Jakarta, CNN Indonesia --
Sejumlah napi penduduk negara asing (WNA) di RI berkesempatan dipindahkan ke negara asalnya lantaran permintaan pemerintah mereka masing-masing.
Pertama adalah terpidana balasan meninggal dalam kasus narkoba asal Filipina, Mary Jane Veloso. Mary Jane nan sempat tertunda balasan matinya pada 2015 silam disebut sedang dipersiapkan untuk dipindahkan ke negara asalnya.
Kemudian dalam perbincangan Presiden RI Prabowo Subianto dan Perdana Menteri Australia Anthony Albanese di sela KTT APEC di Peru, mereka menyepakati pemindahan napi narkoba golongan Bali Nine untuk dipindah ke Australia.
ADVERTISEMENT
SCROLL TO CONTINUE WITH CONTENT
Lalu, Menteri Hukum Supratman Andi Agtas dan Menko Kumham Imipas Yusril Ihza Mahendra mengakui ada permintaan serupa dari Prancis untuk memindahkan penduduk negaranya nan jadi terpidana di RI.
Lantas gimana untuk kelanjutan balasan para terpidana itu. Yusrli mengatakan tersebut berjuntai pada negara nan bersangkutan.
Dia mencontohkan, dalam kasus Mary Jane nan dijatuhi balasan meninggal di Indonesia, mungkin saja Presiden Marcos bakal memberikan pemaafan dan mengubah hukumannya menjadi balasan seumur hidup.
"Mengingat pidana meninggal telah dihapuskan dalam norma pidana Filipina, maka langkah itu adalah kewenangan sepenuhnya dari Presiden Filipina," kata Yusril dalam keterangan pekan lalu.
Sejumlah master norma menilai langkah 'pemindahan napi' ke negara asalnya nan dilakukan pemerintahan Prabowo Subianto ini bisa menjadi upaya perbaikan hubungan antarnegara, terutama di bagian penegakan hukum.
Direktur Eksekutif Institute for Criminal Justice Reform (ICJR) Erasmus Napitupulu mengatakan selama ini hubungan Indonesia dengan sejumlah negara terganggu lantaran penerapan balasan mati. Banyak negara nan enggan membantu Indonesia dalam kejahatan lintas negara lantaran menjatuhkan balasan meninggal ke penduduk negara mereka.
"Nomor satu, dari kacamata norma itu (pemindahan tahanan) bagus sekali lantaran bakal memperbaiki hubungan kita dengan negara-negara itu," kata Erasmus saat dihubungi CNNIndonesia.com, Senin (25/11).
Dengan ada kebijakan ini, dia berambisi Indonesia punya kesempatan menindak pidana nan kabur ke negara lain.
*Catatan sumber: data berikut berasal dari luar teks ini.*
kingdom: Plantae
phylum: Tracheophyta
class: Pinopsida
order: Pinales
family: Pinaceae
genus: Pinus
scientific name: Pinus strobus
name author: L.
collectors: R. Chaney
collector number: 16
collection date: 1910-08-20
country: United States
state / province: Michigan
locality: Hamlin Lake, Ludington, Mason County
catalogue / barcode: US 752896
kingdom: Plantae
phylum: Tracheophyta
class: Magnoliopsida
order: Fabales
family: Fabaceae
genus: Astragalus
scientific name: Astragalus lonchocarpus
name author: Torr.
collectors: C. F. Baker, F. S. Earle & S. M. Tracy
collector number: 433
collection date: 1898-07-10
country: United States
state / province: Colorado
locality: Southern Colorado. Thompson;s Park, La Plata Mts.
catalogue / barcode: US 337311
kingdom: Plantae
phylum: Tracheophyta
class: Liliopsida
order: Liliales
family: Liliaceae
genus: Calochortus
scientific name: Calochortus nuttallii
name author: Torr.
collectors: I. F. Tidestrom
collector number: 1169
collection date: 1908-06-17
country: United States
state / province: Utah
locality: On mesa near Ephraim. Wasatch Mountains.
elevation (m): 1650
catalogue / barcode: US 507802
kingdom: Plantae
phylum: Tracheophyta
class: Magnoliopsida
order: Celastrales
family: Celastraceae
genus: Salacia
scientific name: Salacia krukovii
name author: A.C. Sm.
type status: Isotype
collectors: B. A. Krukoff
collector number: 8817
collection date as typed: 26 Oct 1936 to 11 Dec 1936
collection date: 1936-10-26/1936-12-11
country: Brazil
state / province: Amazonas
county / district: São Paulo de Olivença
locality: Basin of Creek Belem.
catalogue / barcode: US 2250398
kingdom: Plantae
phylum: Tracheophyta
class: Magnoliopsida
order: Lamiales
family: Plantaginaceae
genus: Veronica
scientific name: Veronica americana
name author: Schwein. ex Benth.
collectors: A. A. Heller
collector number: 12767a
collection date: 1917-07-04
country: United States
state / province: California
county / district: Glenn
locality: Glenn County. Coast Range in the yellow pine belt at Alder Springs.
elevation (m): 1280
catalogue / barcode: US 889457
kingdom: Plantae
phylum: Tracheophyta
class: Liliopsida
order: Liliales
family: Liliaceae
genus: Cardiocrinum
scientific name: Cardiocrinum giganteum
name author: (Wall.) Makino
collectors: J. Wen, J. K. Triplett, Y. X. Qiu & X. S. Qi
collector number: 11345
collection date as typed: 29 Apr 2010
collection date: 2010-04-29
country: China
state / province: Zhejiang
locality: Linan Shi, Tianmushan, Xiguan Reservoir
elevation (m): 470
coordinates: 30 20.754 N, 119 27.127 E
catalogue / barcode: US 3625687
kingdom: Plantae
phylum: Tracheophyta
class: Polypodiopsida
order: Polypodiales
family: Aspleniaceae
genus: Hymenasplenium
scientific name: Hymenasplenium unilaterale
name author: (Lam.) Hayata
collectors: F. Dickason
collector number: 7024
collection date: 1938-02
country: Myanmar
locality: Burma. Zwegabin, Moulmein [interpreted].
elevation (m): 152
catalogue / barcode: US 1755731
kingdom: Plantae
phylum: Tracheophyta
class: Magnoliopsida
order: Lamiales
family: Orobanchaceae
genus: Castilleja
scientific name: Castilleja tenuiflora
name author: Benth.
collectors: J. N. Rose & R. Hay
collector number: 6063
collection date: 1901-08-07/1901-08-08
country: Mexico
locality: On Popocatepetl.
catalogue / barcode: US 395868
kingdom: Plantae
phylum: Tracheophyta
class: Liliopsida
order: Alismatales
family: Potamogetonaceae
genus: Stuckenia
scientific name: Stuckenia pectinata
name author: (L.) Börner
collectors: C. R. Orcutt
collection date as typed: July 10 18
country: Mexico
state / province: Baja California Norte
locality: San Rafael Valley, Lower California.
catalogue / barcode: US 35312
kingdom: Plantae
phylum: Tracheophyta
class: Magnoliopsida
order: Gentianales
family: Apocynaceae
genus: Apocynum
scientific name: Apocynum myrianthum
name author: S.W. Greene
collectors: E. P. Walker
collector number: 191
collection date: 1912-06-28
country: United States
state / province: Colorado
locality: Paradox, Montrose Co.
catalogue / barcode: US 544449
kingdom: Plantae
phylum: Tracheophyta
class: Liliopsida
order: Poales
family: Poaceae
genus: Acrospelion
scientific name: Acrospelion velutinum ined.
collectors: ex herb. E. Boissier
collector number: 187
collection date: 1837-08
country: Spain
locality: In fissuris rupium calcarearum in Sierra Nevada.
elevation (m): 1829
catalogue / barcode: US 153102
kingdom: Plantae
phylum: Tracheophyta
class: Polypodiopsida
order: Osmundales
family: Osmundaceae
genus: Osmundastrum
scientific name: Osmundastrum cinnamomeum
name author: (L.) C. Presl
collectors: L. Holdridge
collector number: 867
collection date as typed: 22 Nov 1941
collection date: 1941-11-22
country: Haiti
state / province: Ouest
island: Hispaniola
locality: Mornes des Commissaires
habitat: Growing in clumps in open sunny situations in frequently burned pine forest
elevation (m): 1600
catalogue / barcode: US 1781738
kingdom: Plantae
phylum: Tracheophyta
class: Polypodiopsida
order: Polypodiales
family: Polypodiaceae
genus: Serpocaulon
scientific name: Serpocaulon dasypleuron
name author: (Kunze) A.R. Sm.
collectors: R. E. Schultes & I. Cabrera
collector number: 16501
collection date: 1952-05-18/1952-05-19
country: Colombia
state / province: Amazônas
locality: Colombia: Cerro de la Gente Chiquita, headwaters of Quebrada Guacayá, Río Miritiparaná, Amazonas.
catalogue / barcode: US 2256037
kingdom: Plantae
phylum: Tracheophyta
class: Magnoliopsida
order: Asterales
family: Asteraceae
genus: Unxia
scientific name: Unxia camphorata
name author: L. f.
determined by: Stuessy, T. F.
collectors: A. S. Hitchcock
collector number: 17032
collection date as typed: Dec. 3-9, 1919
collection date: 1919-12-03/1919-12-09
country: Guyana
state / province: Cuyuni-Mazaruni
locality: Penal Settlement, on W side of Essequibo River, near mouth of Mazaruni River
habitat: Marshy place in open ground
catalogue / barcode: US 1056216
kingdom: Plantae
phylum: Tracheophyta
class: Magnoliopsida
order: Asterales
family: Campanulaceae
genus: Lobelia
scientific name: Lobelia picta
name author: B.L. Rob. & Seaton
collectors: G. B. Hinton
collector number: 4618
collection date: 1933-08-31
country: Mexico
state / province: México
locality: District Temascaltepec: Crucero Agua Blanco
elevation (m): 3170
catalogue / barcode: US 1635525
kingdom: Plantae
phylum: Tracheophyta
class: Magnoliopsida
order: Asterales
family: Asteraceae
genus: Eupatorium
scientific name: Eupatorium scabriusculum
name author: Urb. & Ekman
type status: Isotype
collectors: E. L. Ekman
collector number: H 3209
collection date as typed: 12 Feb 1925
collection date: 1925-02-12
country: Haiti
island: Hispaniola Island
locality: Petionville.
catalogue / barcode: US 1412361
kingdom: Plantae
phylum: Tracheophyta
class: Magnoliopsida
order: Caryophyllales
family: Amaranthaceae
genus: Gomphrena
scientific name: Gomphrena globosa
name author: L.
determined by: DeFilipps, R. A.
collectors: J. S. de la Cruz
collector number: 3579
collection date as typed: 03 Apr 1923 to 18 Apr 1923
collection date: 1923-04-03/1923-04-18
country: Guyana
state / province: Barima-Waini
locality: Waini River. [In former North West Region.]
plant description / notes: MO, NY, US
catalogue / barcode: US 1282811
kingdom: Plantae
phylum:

Pemerintah juga punya kesempatan mengusut arsip alias aset hasil korupsi nan dibawa kabur ke negara-negara itu.
Meski demikian, Erasmus memberi sejumlah catatan untuk pemerintahan Prabowo. Pertama, potensi halangan lantaran perbedaan norma di Indonesia dengan negara lain.
Dia mencontohkan kasus Mary Jane nan berstatus terpidana mati. Erasmus mengingatkan Filipina tak menganut balasan mati.
Pemindahan Jane bakal bermasalah. Pasalnya, Filipina tak bisa mengeksekusi putusan nan telah dibuat Indonesia mengenai balasan mati. Dia menyebut satu-satunya langkah adalah mengubah balasan Jane.
"Kalau saran saya, ya ubah saja dulu hukumannya. Jadi Presiden silakan berikan grasi, diubah hukumannya, baru transfer," ujarnya.
Menurut Erasmus, perihal itu dimungkinkan lewat pasal 69 KUHP yang baru. Lalu ada peraturan menteri mengenai remisi khusus.
Catatan kedua adalah penyaringan terpidana nan berkuasa ditransfer ke negara asalnya lewat prinsip double criminality. Erasmus mengatakan pemerintah kudu memastikan terpidana tersebut memenuhi unsur pidana di dua negara.
"Kalau di sana enggak ada pidananya, jangan ditransfer. Terus sebaliknya, di sini enggak ada pidananya, di sana ada pidananya, terus kita transfer, itu enggak boleh," ucapnya.